The study’s findings highlight the need for greater transparency and clearer communication between regulators, manufacturers, and clinicians. “Physicians probably won’t trust a device if it wasn’t exposed to confounding variables in real-world implementation,” Chouffani El Fassi noted, emphasizing the importance of real-world testing and validation.
The Role of Clinicians in Advancing AI Validation
The study presents an opportunity for clinicians and academic institutions to play a more active role in validating AI health devices. Chouffani El Fassi suggested that clinicians could incorporate the validation of AI tools into their training or collaborate with public-private partnerships like the Coalition for Health AI to conduct prospective validation studies.
Nigam H. Shah, PhD, chief data scientist for Stanford Health Care, who was not involved in the study, highlighted the rapid increase in AI medical device authorizations, which surged from an average of two per year in 2016 to 69 per year in 2022. While this growth reflects the potential of AI in healthcare, it also poses challenges for regulators and underscores the need for robust validation processes.

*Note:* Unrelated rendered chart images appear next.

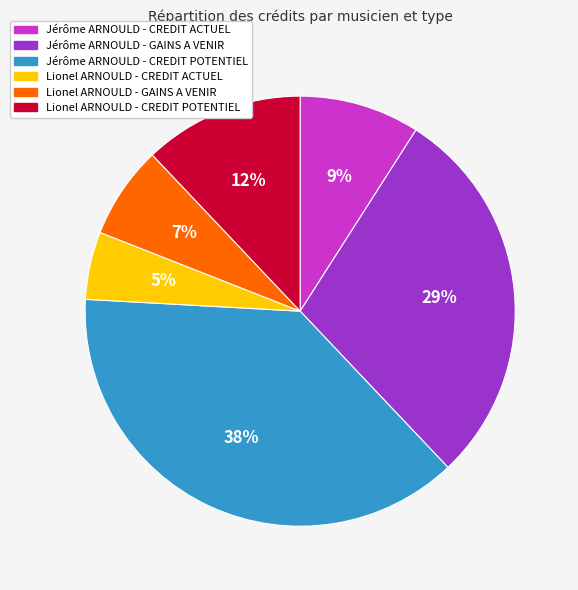

Which has a higher value, Jérôme ARNOULD - CREDIT POTENTIEL or Jérôme ARNOULD - CREDIT ACTUEL?

Jérôme ARNOULD - CREDIT POTENTIEL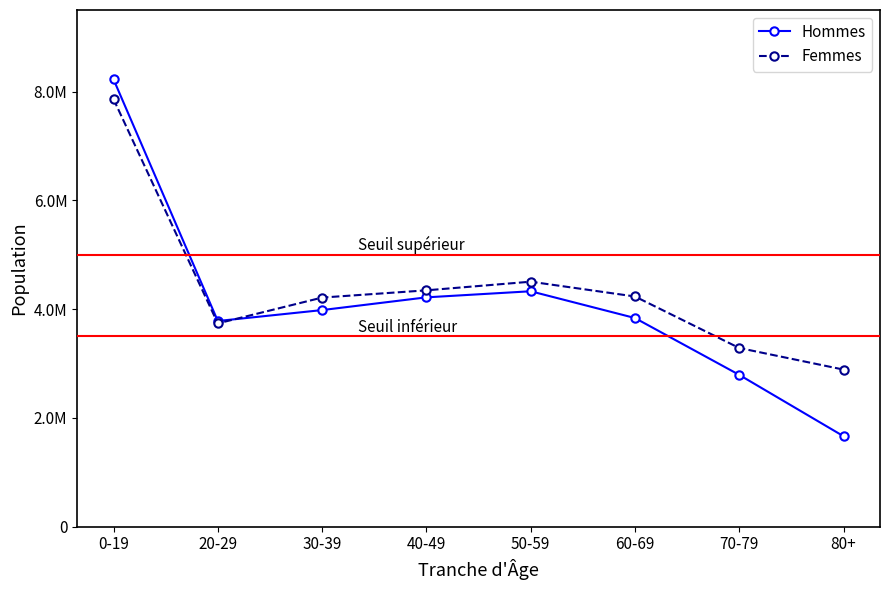

Reading left to right, transcribe all the data shown in this chart.

Hommes: 8225000	3782000	3983000	4217000	4329000	3837000	2792000	1664000
Femmes: 7861000	3738000	4213000	4346000	4505000	4233000	3286000	2889000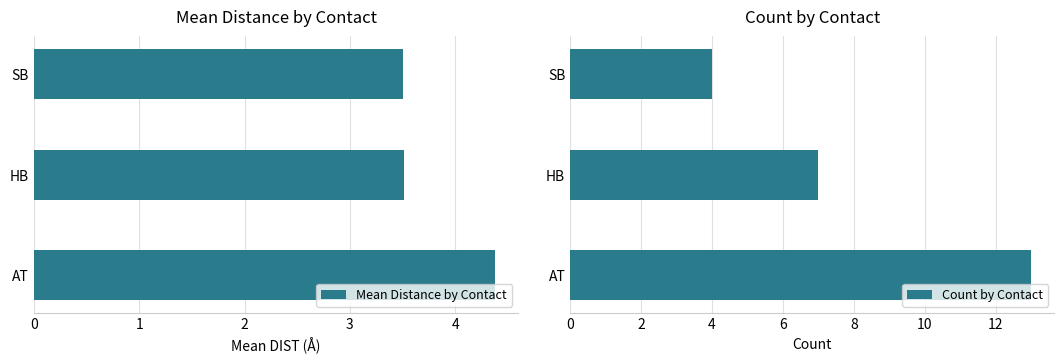

What is the sum of the Mean Distance by Contact values at AT and HB?

7.9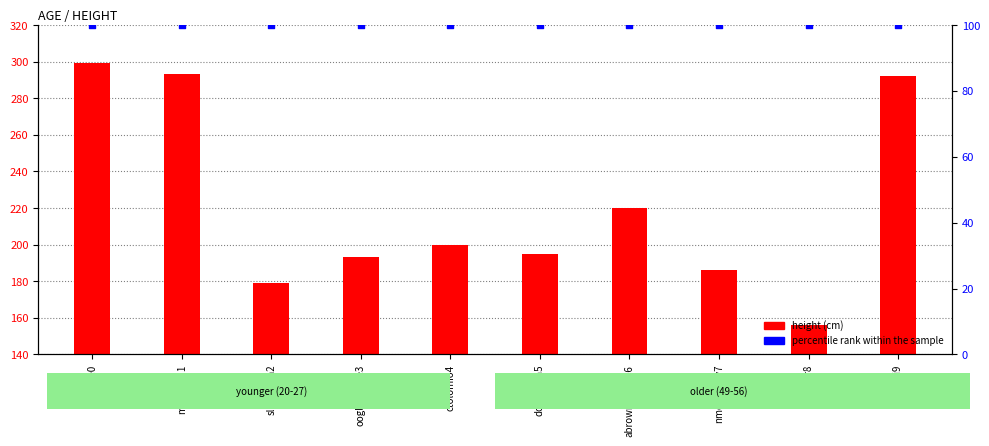

At how many categories does at least one series exceed 181?

10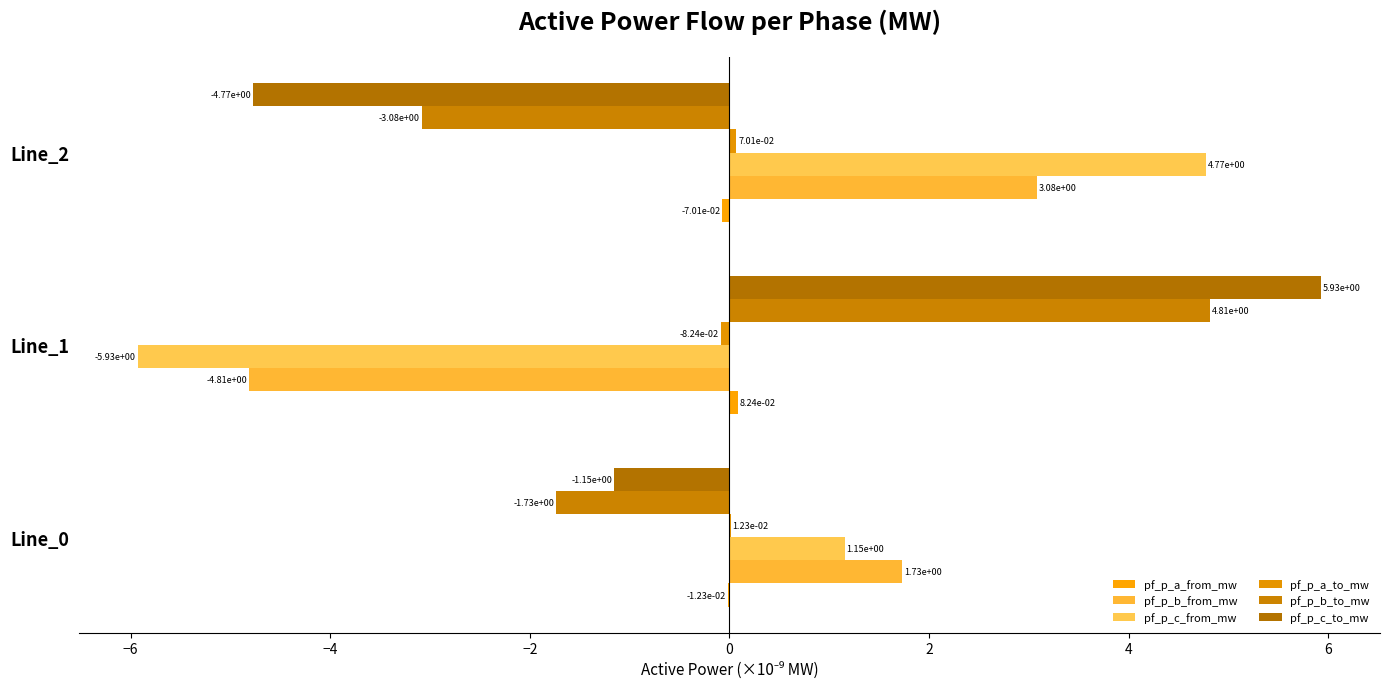

How many distinct data groups are displayed?

6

Inconsistent Language and the Need for Standardization
The UNC researchers also identified inconsistencies in the language used to describe different methods of evaluating AI health tools. The FDA, academic researchers, and manufacturers often use different terms for prospective, retrospective, and clinical validation, leading to confusion and varying levels of evidence quality.
To address this issue, the researchers proposed a set of standardized definitions for each validation method. This “clinical validation standard” aims to guide stakeholders in testing AI devices and provide clear information to potential users about the level of validation a tool has undergone.
Tazbaz noted that most public-facing summaries of device authorizations are written by manufacturers rather than the FDA. Standardizing the language used in these summaries could help better categorize the clinical validation of AI tools and improve their adoption in healthcare.
Conclusion
The UNC study highlights significant gaps in the transparency and standardization of AI health devices, emphasizing the need for more public data, clearer standards, and greater involvement from clinicians in the validation process. As the use of AI in healthcare continues to grow, addressing these challenges will be crucial to ensuring that these technologies are both effective and trusted by the medical community.